I need help to proof the following: Consider the multiple integrals below:
$$ \int_{a}^{b} dx_{1} \int_{a}^{b} dx_{2} \cdots \int_{a}^{b} dx_{n} \ f(x_{1}, x_{2}, ..., x_{n}).$$
Here, $f$ is a function that is unchanged if we exchange two of your variables, that is
$$f(..., x_{i}, ..., x_{j}, ...) = f(..., x_{j}, ..., x_{i}, ...).$$
I have to prove that this integral is equal to
$$n! \int_{a}^{b} dx_{1} \int_{a}^{x_{1}} dx_{2} \cdots \int_{a}^{x_{n-1}} dx_{n} \ f(x_{1}, x_{2}, ..., x_{n}).$$
It may look likes weird, but I am studying many-body perturbation theory using Feynman diagrams and this relation is very useful.

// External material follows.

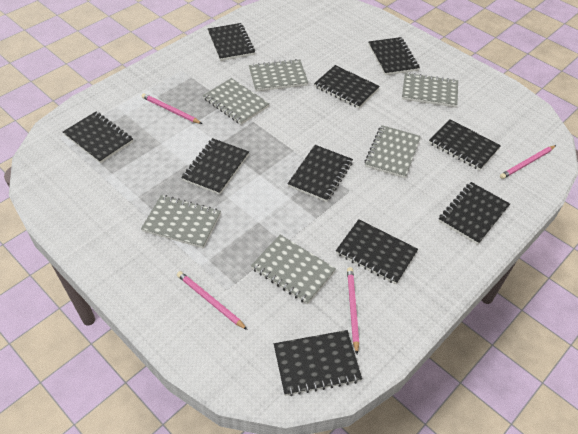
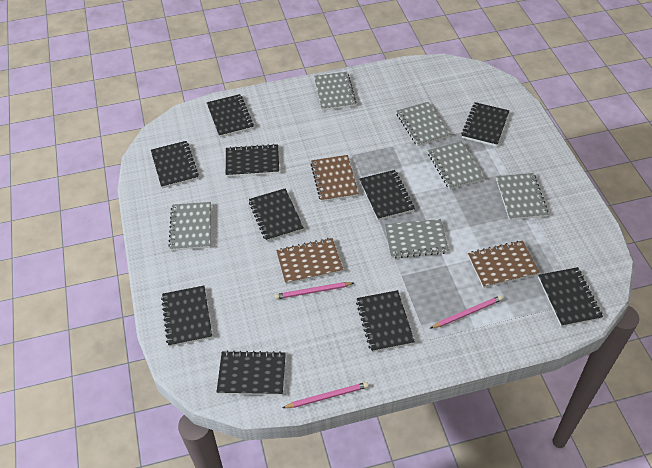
brown notebook: none = 0 -> [276,238,343,284] [311,155,359,202] [468,241,540,288] = 3
pink pencil: [142,93,202,124] [177,271,248,330] [347,267,359,354] [500,145,556,179] = 4 -> [274,282,354,299] [282,382,369,408] [431,295,503,328] = 3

I know that this is true, but I can't find anywhere a good proof or justification for it.
You are integrating over the region where $ b \geq x_1 \geq x_2 \geq x_3 \geq \ldots \geq x_n \geq a $.
By the condition that the function is symmetric in the variables, it follows that this is $\frac{1}{n!}$ of the original integral. Hence the equality holds.